B. 3.1.2 UEM ET CHANGEMENT DE RÉGIME
L'UEM
constitue un véritable changement de régime pour l'ensemble des
pays de l'UE. Ce nouveau contexte peut avoir deux types de conséquences.
Tout d'abord, l'UEM peut modifier la stratégie des gouvernements des
pays de la zone euro en matière de réformes du marché du
travail en raison de la nouvelle organisation des politiques
économiques. Celle-ci est susceptible de modifier l'activisme des
gouvernements à l'égard des réformes du marché du
travail. D'autre part, comme cela a déjà été
mentionné précédemment, elle peut inciter les
gouvernements à chercher à accroître la flexibilité
du marché du travail pour compenser la perte d'autonomie nationale de la
politique budgétaire.
L'UEM peut également conduire à une modification des pratiques ou
à l'émergence de comportements nouveaux. En effet, avec la
monnaie unique, la compétitivité d'un pays par rapport à
ses partenaires de l'UEM découlera plus directement des coûts
salariaux relatifs. La nécessité de maintenir ses coûts
unitaires au niveau de ceux des autres partenaires de la zone euro pourrait
entraîner une modification des comportements des acteurs et des
institutions du marché du travail. Nous discutons ce point en
mentionnant les évolutions probables des marchés du travail dans
les premières années de l'UEM.
1. 3.1.2.1 Politique économique et réformes du marché du travail
Il existe
une certaine incertitude sur ce que seront les comportements de la BCE et des
gouvernements des pays participants à la monnaie unique, donc sur la
politique économique menée. Le plus vraisemblable est que les
politiques budgétaires demeurent plutôt restrictives et que la
politique monétaire devienne un peu plus active69(
*
). Outre ce nouveau
policy-mix
au
niveau de l'UE, le Pacte de stabilité et de croissance pourrait, dans
certaines circonstances, limiter l'autonomie budgétaire de chaque Etat.

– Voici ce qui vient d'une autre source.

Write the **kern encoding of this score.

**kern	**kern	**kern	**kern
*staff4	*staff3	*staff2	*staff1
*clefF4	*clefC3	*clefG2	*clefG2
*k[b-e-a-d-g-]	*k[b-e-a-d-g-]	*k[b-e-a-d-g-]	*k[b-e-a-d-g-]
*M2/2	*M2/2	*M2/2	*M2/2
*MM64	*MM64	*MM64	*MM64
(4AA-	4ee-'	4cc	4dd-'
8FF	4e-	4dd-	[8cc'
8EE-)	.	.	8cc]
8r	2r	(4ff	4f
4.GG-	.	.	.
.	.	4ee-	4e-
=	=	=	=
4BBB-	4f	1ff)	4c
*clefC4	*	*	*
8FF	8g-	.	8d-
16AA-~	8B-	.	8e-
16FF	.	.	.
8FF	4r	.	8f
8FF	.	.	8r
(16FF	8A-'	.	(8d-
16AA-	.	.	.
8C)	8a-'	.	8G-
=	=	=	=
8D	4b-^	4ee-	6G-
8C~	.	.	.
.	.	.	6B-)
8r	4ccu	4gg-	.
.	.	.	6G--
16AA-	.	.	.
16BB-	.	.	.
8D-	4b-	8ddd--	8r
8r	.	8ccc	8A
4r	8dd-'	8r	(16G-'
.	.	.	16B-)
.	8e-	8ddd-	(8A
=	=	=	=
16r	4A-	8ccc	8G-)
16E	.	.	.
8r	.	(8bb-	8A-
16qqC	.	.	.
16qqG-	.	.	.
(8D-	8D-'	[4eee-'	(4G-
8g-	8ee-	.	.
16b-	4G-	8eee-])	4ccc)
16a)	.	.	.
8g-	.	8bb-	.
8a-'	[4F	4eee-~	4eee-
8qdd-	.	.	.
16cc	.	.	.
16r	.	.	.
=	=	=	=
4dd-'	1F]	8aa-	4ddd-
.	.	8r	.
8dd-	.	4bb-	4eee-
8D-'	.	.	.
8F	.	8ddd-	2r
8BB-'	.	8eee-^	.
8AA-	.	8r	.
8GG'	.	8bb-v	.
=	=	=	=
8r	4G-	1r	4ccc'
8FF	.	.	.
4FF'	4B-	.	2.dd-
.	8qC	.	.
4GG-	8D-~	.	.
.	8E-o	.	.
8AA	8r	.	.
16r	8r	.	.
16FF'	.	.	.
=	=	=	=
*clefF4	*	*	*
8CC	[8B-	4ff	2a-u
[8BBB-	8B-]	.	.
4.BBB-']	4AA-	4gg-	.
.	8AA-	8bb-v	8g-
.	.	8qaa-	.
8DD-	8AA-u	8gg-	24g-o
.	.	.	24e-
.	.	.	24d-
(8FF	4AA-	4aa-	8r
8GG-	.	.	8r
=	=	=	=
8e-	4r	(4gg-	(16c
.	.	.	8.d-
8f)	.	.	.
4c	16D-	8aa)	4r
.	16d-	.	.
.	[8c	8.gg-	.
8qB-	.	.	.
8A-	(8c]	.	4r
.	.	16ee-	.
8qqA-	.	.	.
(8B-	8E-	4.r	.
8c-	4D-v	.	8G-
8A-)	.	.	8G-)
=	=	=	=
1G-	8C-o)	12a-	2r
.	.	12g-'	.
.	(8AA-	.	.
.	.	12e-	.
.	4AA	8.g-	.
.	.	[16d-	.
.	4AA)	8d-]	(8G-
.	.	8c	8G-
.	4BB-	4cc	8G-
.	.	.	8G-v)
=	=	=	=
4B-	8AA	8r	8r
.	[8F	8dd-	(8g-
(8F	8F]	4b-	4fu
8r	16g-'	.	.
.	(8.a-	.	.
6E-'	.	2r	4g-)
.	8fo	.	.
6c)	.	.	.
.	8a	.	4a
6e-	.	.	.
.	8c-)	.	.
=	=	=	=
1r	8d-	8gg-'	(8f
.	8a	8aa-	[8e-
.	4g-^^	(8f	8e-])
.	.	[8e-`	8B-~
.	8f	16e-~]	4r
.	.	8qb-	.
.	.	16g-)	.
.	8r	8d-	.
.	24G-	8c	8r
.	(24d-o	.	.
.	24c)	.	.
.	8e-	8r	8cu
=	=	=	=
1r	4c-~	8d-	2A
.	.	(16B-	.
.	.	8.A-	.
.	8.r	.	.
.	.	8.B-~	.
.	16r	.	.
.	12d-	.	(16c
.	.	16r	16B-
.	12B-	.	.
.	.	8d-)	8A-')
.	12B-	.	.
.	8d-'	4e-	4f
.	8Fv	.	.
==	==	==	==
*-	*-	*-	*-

Une conséquence serait alors que les politiques budgétaires
nationales ne pourraient plus laisser autant jouer les stabilisateurs
automatiques que par le passé, et l'activité économique
deviendrait plus instable. Sur cette base, et comme pour la disparition des
taux de change bilatéraux entre les pays participant à l'UEM, les
gouvernements peuvent chercher à augmenter la flexibilité sur
d'autres marchés, notamment sur le marché du travail, afin de
maintenir ou de renforcer la capacité d'adaptation globale de leur pays.
Les effets à attendre de réformes du marché du travail en
termes de flexibilité des salaires et de l'emploi au niveau
macro-économique sont discutés plus loin (voir Les leçons
à tirer du rapport).
La multiplicité des autorités budgétaires n'est pas la
seule diversité à laquelle doit faire face la BCE. Les
marchés du travail sont également différents, et les
niveaux de chômage en-dessous desquels l'inflation risque d'augmenter
(chômage structurel) ne sont
a priori
pas les mêmes entre
les pays participants à l'UEM. Ceci complique la tâche de la BCE,
puisqu'une même politique monétaire peut être inflationniste
dans un pays et trop restrictive dans un autre. Il existe donc des liens forts
entre la politique menée par la BCE et le marché du travail de
chaque pays de la zone euro. Le problème est qu'il est difficile
d'appréhender le niveau du chômage en dessous duquel il y a un
risque de hausse de l'inflation, et surtout la contribution des institutions du
marché du travail (et des quelles ?). La mesure de ces niveaux
d'équilibre dépasse largement le cadre de la présente
étude. Si parmi les institutions du marché du travail
abordées dans ce rapport, certaines sont susceptibles de contribuer
à l'existence d'un chômage élevé dans les pays de
l'UE, c'est en interagissant avec de nombreux autres facteurs tels que la
politique macro-économique, le progrès technique, l'ouverture
commerciale, la capacité à innover, etc. Toutefois, si la BCE
voit dans les institutions du marché du travail les causes d'un niveau
élevé du taux de chômage d'équilibre, elle pourrait
conditionner sa gestion de la politique monétaire à la mise en
place de réformes sur le marché du travail.